[Opening Material supplied section]

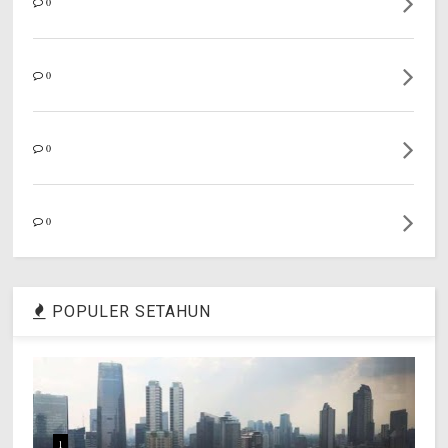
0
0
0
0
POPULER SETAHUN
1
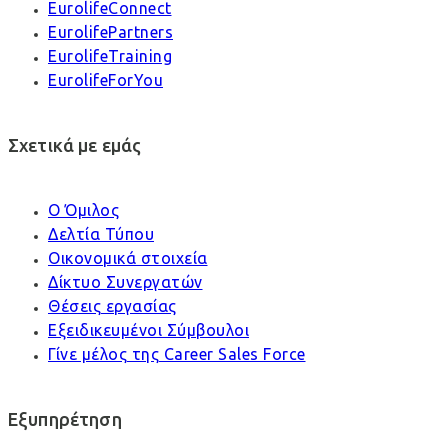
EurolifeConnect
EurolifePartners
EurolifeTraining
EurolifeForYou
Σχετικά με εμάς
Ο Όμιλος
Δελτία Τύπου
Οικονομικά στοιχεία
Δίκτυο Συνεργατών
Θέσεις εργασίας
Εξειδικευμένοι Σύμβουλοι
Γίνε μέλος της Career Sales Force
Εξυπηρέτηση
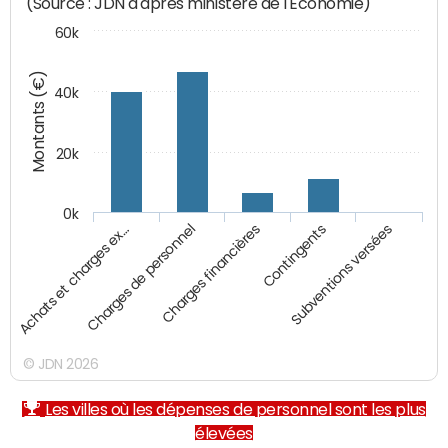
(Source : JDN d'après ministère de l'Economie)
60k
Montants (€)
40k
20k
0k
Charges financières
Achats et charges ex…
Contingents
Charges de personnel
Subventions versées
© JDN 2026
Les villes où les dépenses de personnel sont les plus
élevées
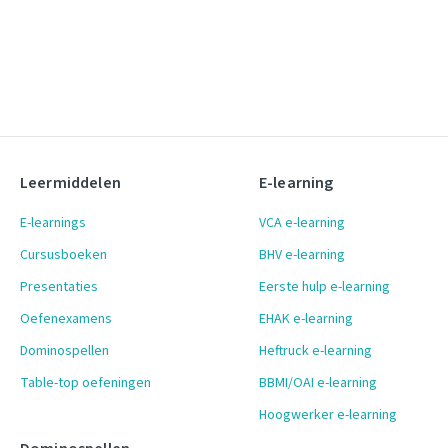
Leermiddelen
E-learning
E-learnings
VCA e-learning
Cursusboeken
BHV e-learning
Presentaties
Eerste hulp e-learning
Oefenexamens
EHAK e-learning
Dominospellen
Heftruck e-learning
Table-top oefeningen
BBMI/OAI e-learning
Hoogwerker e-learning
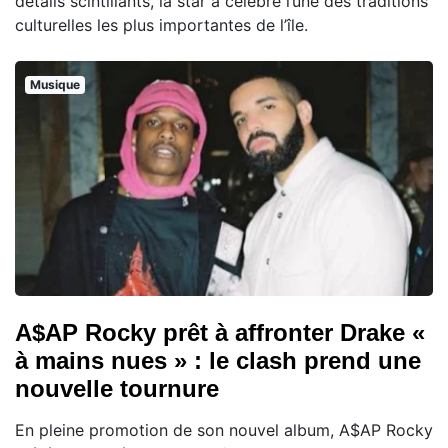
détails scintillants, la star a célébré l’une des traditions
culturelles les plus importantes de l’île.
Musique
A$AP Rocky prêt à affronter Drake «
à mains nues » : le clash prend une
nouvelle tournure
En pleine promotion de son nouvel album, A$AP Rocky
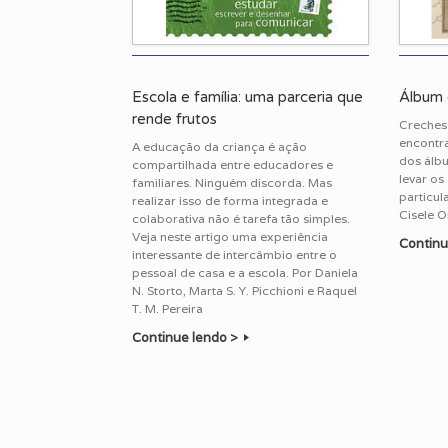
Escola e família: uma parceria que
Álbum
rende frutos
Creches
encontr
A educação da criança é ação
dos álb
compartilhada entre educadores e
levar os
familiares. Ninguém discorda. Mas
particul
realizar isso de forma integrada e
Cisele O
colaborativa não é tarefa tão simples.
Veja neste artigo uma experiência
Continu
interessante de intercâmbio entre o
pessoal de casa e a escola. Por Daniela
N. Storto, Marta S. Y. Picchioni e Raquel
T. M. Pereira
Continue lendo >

[Closing Material supplied section]

## What this task involves
An answer is complete only when it holds every line above containing the string "personnel".

## Written solution
Charges de personnel
Les villes où les dépenses de personnel sont les plus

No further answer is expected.